A 1995 Mississippi law stripped juveniles convicted of illegal firearms possession of their long-standing right to keep their names and addresses confidential.

And in Texas last week, a Republican legislator proposed a bill that would lower to 11 the age at which a juvenile could be sentenced to death. Such executions, however, could not be carried out until the offender turned 17.

Going Too Far?

Some lawmakers worry that in the rush to answer the public’s desire for action, legislatures may be drafting laws that are inflexible and overly severe.

“One of the major problems is the front-page cases that drive juvenile-justice policy,” said state Rep. Michael P. Lawlor, a Connecticut lawmaker and former prosecutor. “Everybody is going to rewrite their laws based on what happened in Jonesboro, Arkansas, but it might have nothing to do with the procedures and realities in their states,” he said.
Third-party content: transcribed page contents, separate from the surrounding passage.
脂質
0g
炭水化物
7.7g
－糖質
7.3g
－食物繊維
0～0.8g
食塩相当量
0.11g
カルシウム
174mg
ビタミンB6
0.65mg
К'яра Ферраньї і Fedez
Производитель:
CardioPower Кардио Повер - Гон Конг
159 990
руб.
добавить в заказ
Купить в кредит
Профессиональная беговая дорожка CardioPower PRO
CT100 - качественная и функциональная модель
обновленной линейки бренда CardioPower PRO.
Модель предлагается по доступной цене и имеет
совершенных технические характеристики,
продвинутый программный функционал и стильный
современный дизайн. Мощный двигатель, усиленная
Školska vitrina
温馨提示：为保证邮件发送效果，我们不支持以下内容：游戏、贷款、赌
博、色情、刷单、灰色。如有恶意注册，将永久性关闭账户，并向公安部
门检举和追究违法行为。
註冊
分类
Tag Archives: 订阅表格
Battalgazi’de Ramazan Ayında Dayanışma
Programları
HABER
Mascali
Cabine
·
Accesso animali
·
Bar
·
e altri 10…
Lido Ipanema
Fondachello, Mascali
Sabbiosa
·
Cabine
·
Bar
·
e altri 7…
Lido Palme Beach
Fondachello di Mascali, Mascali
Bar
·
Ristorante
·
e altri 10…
As the Democratic co-chairman of the state’s House judiciary committee, Mr. Lawlor shepherded through a juvenile-justice law in 1995 that gives prosecutors in Connecticut the discretion to transfer offenders as young as 14 who commit felonies such as drug dealing, assault, or car theft to adult court. But the law also allows the judge to return cases to juvenile court when there are extenuating circumstances.
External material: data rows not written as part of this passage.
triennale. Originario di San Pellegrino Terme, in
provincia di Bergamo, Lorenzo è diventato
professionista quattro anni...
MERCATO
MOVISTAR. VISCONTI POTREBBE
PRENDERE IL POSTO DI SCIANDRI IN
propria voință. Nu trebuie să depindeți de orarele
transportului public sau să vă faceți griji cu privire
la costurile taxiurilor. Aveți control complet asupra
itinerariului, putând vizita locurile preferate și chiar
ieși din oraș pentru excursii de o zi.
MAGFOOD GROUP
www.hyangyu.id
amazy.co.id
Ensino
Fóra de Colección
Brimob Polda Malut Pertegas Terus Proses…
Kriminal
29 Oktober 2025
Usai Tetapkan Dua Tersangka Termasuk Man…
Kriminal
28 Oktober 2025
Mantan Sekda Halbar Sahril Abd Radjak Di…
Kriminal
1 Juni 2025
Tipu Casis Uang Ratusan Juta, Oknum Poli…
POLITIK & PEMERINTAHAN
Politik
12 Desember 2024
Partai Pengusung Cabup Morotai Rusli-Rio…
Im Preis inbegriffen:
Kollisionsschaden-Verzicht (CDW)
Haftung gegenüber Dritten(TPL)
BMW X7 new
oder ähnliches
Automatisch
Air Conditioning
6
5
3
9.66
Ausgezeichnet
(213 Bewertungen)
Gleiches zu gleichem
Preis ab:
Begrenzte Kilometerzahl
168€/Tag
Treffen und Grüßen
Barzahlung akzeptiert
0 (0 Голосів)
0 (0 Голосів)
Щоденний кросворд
Mr. Lawlor contends that law-enforcement officials, not state politicians, ought to make decisions to send cases to adult court on an individual basis. Otherwise, he said, the cost of prison construction would be astronomical. Connecticut spends more to run its prison system than to operate its colleges, Mr. Lawlor said.

While getting a dangerous individual off the streets may be desirable, many of the people who work with delinquent youths say incarceration alone should not be viewed as a deterrent to crime.

“People believe punishment is going to change people, but there is no evidence of that,” said Bill Porter, who runs violence-prevention programs at the Cherry Creek public schools, a 38,000-student district in Englewood, Colo. “Punishment is not going to change kids’ behavior unless you do intervention that is appropriate for the deficit the kid has,” he said.

Youth-violence experts say that the jump in juvenile crime over the past few decades is rooted in a complicated set of cultural and economic factors. Compared with their counterparts of 30 or 40 years ago, children today are more likely to have divorced parents, to be neglected or abused, to be poor, to lack literacy skills, and to have mental-health problems, child-health experts say. (“Violence-Prevention Program Reduces Aggressive Behavior, Study Concludes,” June 4, 1997.)

While several studies in recent years have shown that many violence-prevention programs have failed to keep violence-prone teenagers from entering the prison system, several approaches have shown promising results.

Individualized approaches that encourage problem-solving, foster moral reasoning and decisionmaking, and emphasize academic or job-related skills can help prevent violent behavior, most youth-violence experts say. Most states also send social workers into schools to help keep youngsters out of trouble.

Job and educational opportunities are among the best buffers against youth crime, said Tom Nazarrio, a professor at the University of San Francisco law school and the author of a book on children’s rights, In Defense of Children. “The trick is to get them early and immunize them from doing wrong,” he said.